Pada tahun 2021, jaksa ICC mengumumkan pembukaan penyelidikan terhadap situasi di Palestina, yang mencakup perang yang sedang berlangsung di Gaza serta segala kejahatan perang dan kejahatan terhadap kemanusiaan yang dilakukan oleh faksi-faksi Palestina, termasuk Hamas, di Israel.
Jaksa ICC saat ini, Karim Khan, telah menegaskan kembali dalam beberapa hari terakhir bahwa kantornya memiliki yurisdiksi atas segala kekejaman yang dilakukan di Gaza. Bahwa jaksa penuntut telah memecah keheningannya mengenai situasi di Israel dan Gaza adalah hal yang baik. Namun ICC harus bertindak. ICC dapat secara imparsial dan independen menyelidiki kejahatan internasional di Gaza. Jaksa harus segera mengumumkan bahwa dia aktif melakukan hal tersebut dan mendedikasikan sumber daya untuk penyelidikannya. Israel dan pihak mana pun di Gaza yang memiliki kendali efektif terhadap area sekitar rumah sakit harus segera mengizinkan penyelidik ICC mengakses lokasi tersebut dengan aman. Seperti yang terjadi di Ukraina, negara-negara – terutama negara-negara yang ingin membela hak asasi manusia dan hukum internasional – harus mendukung upaya tersebut.

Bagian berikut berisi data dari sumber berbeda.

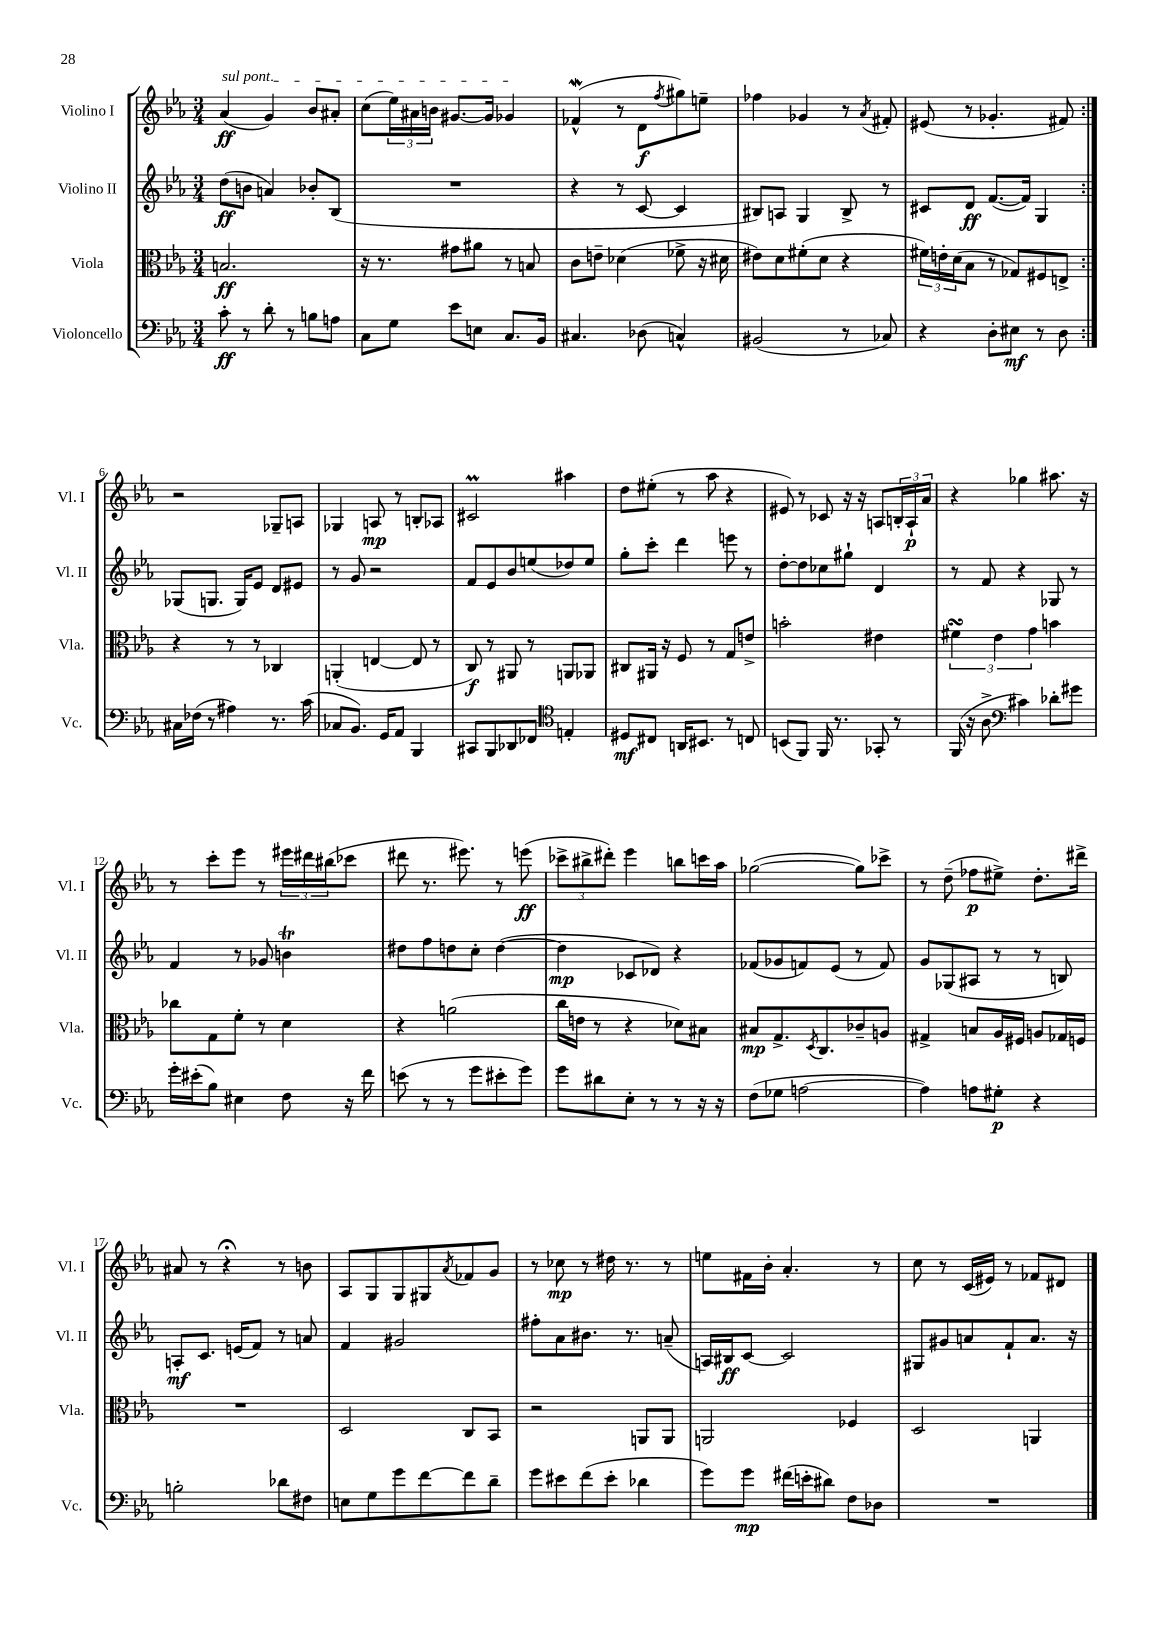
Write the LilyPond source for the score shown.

<<
\new StaffGroup <<
\new Staff = "s0" \with { instrumentName = "Violino I" shortInstrumentName = "Vl. I" } {
    \clef treble \key ees \major \numericTimeSignature \time 3/4
    \repeat volta 2 { \once \override TextSpanner.bound-details.left.text = \markup { \italic "sul pont." } aes'4\ff\startTextSpan( g'4) bes'8 ais'8-. |
    c''8( \tuplet 3/2 { ees''16) ais'16 b'16 } gis'8.~ gis'16 ges'4\stopTextSpan |
    fes'4-^\mordent( r8 d'8\f \acciaccatura { f''8 } gis''8) e''8-- |
    fes''4 ges'4 r8 \acciaccatura { aes'8 } fis'8-. |
    eis'8( r8 ges'4.-. fis'8) | }
    r2 ges8-- a8 |
    ges4 a8\mp r8 b8-. aes8 |
    cis'2\prall ais''4 |
    d''8 eis''8-.( r8 aes''8 r4 |
    eis'8) r8 ces'8 r16 r16 a8 \tuplet 3/2 { b16-. a16-!\p aes'16 } |
    r4 ges''4 ais''8. r16 |
    r8 c'''8-. ees'''8 r8 \tuplet 3/2 { eis'''16 dis'''16 bis''16( } ces'''8 |
    dis'''8 r8. eis'''8.) r8 e'''8\ff( |
    \tuplet 3/2 { ces'''8-> bis''8-> dis'''8-.) } ees'''4 b''8 c'''16 aes''16 |
    ges''2~( ges''8) ces'''8-> |
    r8 d''8--( fes''8\p eis''8->) d''8.-. dis'''16-> |
    ais'8 r8 r4\fermata r8 b'8 |
    aes8 g8 g8 gis8 \acciaccatura { aes'8 } fes'8 g'8 |
    r8 ces''8\mp r8 dis''16 r8. r8 |
    e''8 fis'16 bes'16-. aes'4.-. r8 |
    c''8 r8 c'16( eis'16) r8 fes'8 dis'8 \bar "|." |
}
\new Staff = "s1" \with { instrumentName = "Violino II" shortInstrumentName = "Vl. II" } {
    \clef treble \key ees \major \numericTimeSignature \time 3/4
    \repeat volta 2 { d''8\ff( b'8 a'4) bes'8-. bes8( |
    R2. |
    r4 r8 c'8~ c'4 |
    bis8) a8 g4 bis8-> r8 |
    cis'8 d'8\ff f'8.~( f'16) g4 | }
    ges8( g8. g16) ees'8 d'8 eis'8 |
    r8 g'8 r2 |
    f'8 ees'8 bes'8 e''8( des''8) e''8 |
    g''8-. c'''8-. d'''4 e'''8 r8 |
    d''8~-. d''8 ces''8 gis''8-! d'4 |
    r8 f'8 r4 ges8 r8 |
    f'4 r8 ges'8 b'4\trill |
    dis''8 f''8 d''8 c''8-. d''4~( |
    d''4\mp ces'8 des'8) r4 |
    fes'8( ges'8 f'8) ees'8( r8 f'8) |
    g'8 ges8( ais8 r8 r8 b8) |
    a8-.\mf c'8. e'16( f'8) r8 a'8 |
    f'4 gis'2 |
    fis''8-. aes'8 bis'8. r8. a'8--( |
    a16) bis16\ff c'8~ c'2 |
    gis8 gis'8 a'8 f'8-! a'8. r16 \bar "|." |
}
\new Staff = "s2" \with { instrumentName = "Viola" shortInstrumentName = "Vla." } {
    \clef alto \key ees \major \numericTimeSignature \time 3/4
    \repeat volta 2 { b2.\ff |
    r16 r8. gis'8 ais'8 r8 b8 |
    c'8 e'8-- des'4( fes'8-> r16 dis'16 |
    eis'8) d'8 fis'8-.( d'8 r4 |
    \tuplet 3/2 { fis'16) e'16-. d'16( } bes8 r8 ges8) fis8 e8-> | }
    r4 r8 r8 ces4 |
    a,4-.( e4~ e8 r8 |
    c8\f) r8 ais,8 r8 a,8 aes,8 |
    cis8 ais,16 r16 f8 r8 g8 e'8-> |
    b'2-. eis'4 |
    \tuplet 3/2 { fis'4\turn ees'4 g'4 } b'4 |
    ces''8 g8 f'8-. r8 d'4 |
    r4 a'2( |
    c''16 e'16 r8 r4 des'8) bis8 |
    bis8\mp g8.-> \acciaccatura { d8 } c8. ces'8-- a8 |
    gis4-> b8 aes16 fis16 a8 ges16 f16 |
    R2. |
    d2 c8 bes,8 |
    r2 a,8 a,8 |
    a,2 fes4 |
    d2 a,4 \bar "|." |
}
\new Staff = "s3" \with { instrumentName = "Violoncello" shortInstrumentName = "Vc." } {
    \clef bass \key ees \major \numericTimeSignature \time 3/4
    \repeat volta 2 { c'8-.\ff r8 d'8-. r8 b8 a8 |
    c8 g8 ees'8 e8 c8. bes,16 |
    cis4. des8( c4-^) |
    bis,2( r8 ces8) |
    r4 d8-. eis8\mf r8 d8 | }
    cis16 fes16( r8 ais4) r8. c'16( |
    ces8 bes,8.) g,16 aes,8 bes,,4 |
    cis,8 bes,,8 des,8 fes,8 \clef tenor e4-. |
    dis8\mf cis8 a,16 bis,8. r8 c8 |
    b,8( f,8) f,16 r8. ges,8-. r8 |
    f,16( r16 aes8-> \clef bass cis'4) des'8-. gis'8 |
    g'16-. eis'16-.( bes8) eis4 f8 r16 f'16 |
    e'8( r8 r8 g'8 eis'8-. g'8) |
    g'8 dis'8 ees8-. r8 r8 r16 r16 |
    f8( ges8 a2~ |
    a4) a8 gis8-.\p r4 |
    b2-. des'8 fis8 |
    e8 g8 g'8 f'8~ f'8 d'8-- |
    g'8 eis'8 f'8( eis'8-. des'4 |
    g'8) g'8\mp fis'16( e'16-. dis'8) f8 des8 |
    R2. \bar "|." |
}
>>
>>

Namun, dalam mengecam kejahatan perang dan kejahatan terhadap kemanusiaan di Palestina dan Israel, banyak negara Barat dan para pemimpin mereka menolak untuk mengakui, apalagi memberikan dukungan mereka kepada satu lembaga internasional yang dapat mengadili kekejaman tersebut: ICC. Di Kanada, misalnya, Perdana Menteri Justin Trudeau menyebut situasi di Gaza sebagai “situasi kemanusiaan”, padahal lebih tepat jika dikatakan bahwa Gaza adalah pabrik kejahatan perang yang menuntut keadilan dan akuntabilitas.
Apakah penyelidikan yang dilakukan ICC akan menyelesaikan konflik tersebut? Apakah hukum pidana merupakan penentu segala kebenaran? Tentu saja tidak. Namun patut dicoba, meskipun hasilnya tidak langsung terlihat. Saat ini, cara terbaik untuk mengatasi ketidakbenaran adalah dengan melakukan penyelidikan internasional. Peluang terbaik untuk meminta pertanggungjawaban pelaku adalah melalui ICC.
Kita tahu pasti bahwa tidak adanya tindakan hanya akan melahirkan impunitas dan kekerasan lebih lanjut. Seperti yang ditulis dengan tajam oleh Profesor hukum internasional Adil Haque: “Selidiki semuanya. Hamas. IDF. Mereka semua. Untuk semuanya. Tuntut semua pihak yang bertanggung jawab. Mereka semua. Keadilan saja tidak cukup. Tapi hanya keadilan yang tersisa.”
Pandangan yang diungkapkan dalam artikel ini adalah milik penulis dan tidak mencerminkan sikap editorial perak-news.com.